Uma ação civil pública ajuizada em setembro pelo MP e Defensoria pediu a progressiva redução da superlotação. "Nosso pedido foi tão modesto que não foi nem sequer pra chegar à quantidade de vagas. Foi pra estabelecer o nível de superlotação média do estado, em torno de 160% da capacidade", contou Nunes.
O pedido de liminar foi indeferido pelo juiz de primeira instância e um recurso está pendente de julgamento no Tribunal de Justiça de Rondônia (TJ-RO).
Há duas semanas, o diretor da unidade e outros cinco policiais penais foram afastados das funções pela Justiça. A investigação apontou que os agentes estão supostamente envolvidos em episódios de tortura contra cinco apenados que tentaram fugir no dia 19 de agosto. Os servidores foram denunciados e a Justiça os tornou réus.
O relatório do Ministério Público do Estado (MP-RO) obtido pela Rede Amazônica aponta que o Estado descumpre um compromisso assumido em 2011 com a Corte Interamericana de Direitos Humanos pela melhoria do sistema prisional.
Conforme o relatório, havia o compromisso da construção de uma penitenciária em duas etapas totalizando 360 vagas, com previsão de conclusão até janeiro de 2014. O Ministério da Justiça destinou R$ 26 milhões à obra, mas o recurso não foi utilizado por problemas no projeto e licitação.

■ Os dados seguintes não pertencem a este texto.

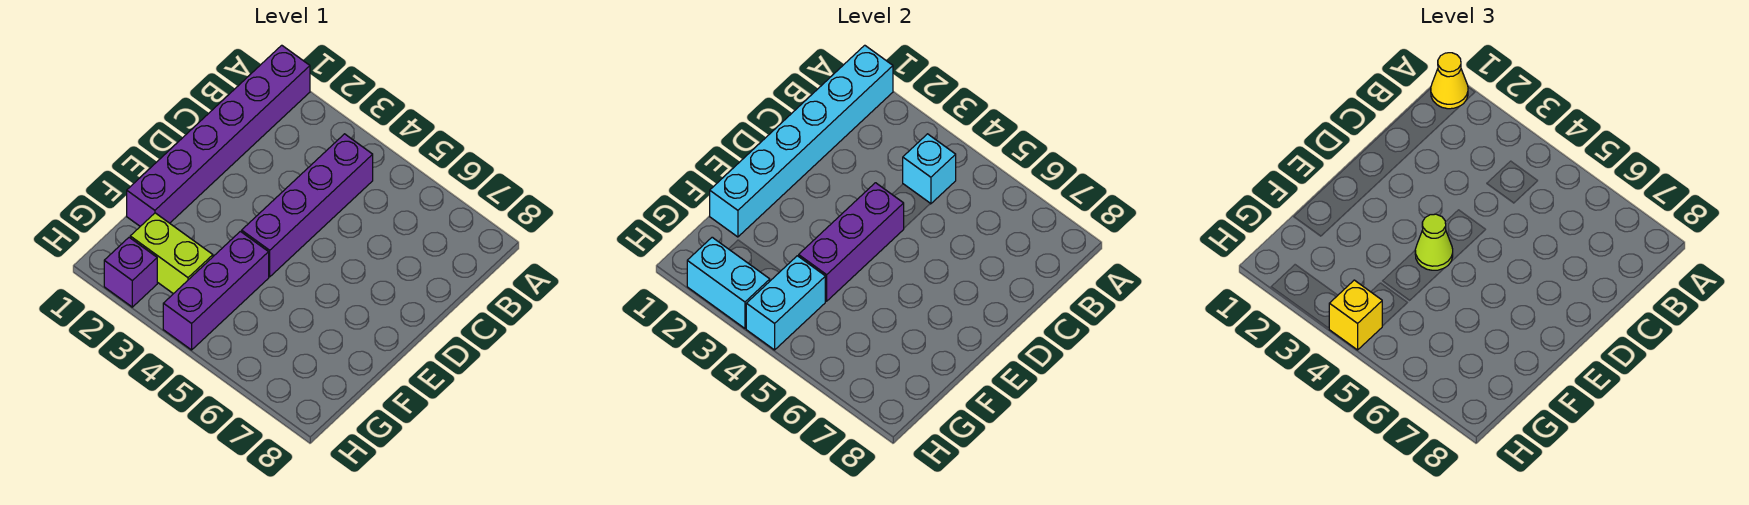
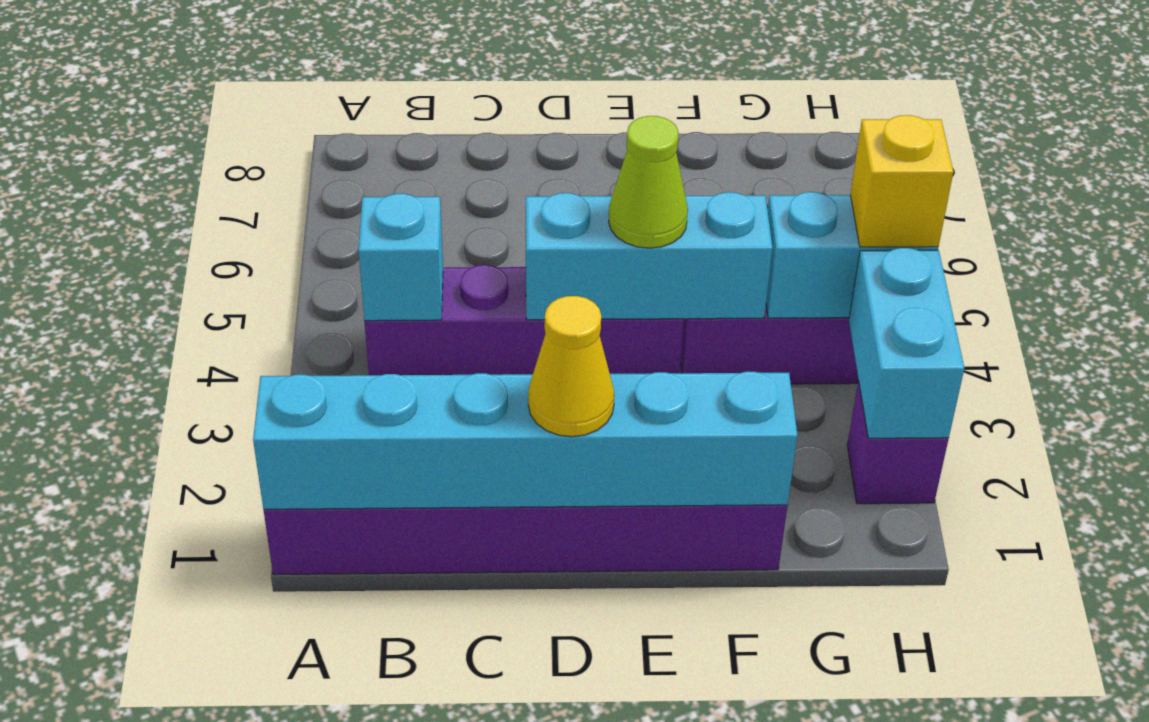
yellow 1x1 cone [1431,53,1468,109] -> yellow 1x1 cone moved to [528,296,614,437]
purple 1x3 brick [799,183,904,301] -> cyan 1x3 brick [526,192,773,320]
lime 1x2 brick [130,213,213,294] -> none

"Não se pode encarar o nível de superlotação apresentado como mera abstração sociológica, na exata medida em que representa o real e inaceitável tratamento degradante a que centenas de pessoas são diuturnamente submetidas. Destarte, afirmar que o Centro de Ressocialização de Ariquemes já cruzou a linha que separa a civilização da barbárie não nos parece hiperbólico", diz o documento do MP entregue ao governo no início deste ano.
A promotoria lista, entre outros problemas no CRARI, a não separação entre presos provisórios e condenados, falta de local para visitação, número reduzido de agentes penitenciários e ausência de atendimento regular de saúde. Um médico do município vai até a unidade a cada 15 dias para fazer o atendimento dos mais de 600 apenados.
"Muitos irmãos e irmãs nossos que estão lá na prisão são presos provisórios que não deveriam estar lá. Ficam lá um ano, dois anos, até três anos sem julgamento e nós questionamos isso. O Estado tem a capacidade de aprisionar a pessoa então ele tem a missão também de ressocializar essa pessoa. Nós não aceitamos qualquer tipo de tortura", defende o Padre Juquinha, da pastoral carcerária em Rondônia.
Questionado sobre as medidas que estão sendo tomadas para resolver os problemas apontados no relatório do Ministério Público, o governo de Rondônia não se manifestou até a última atualização desta reportagem.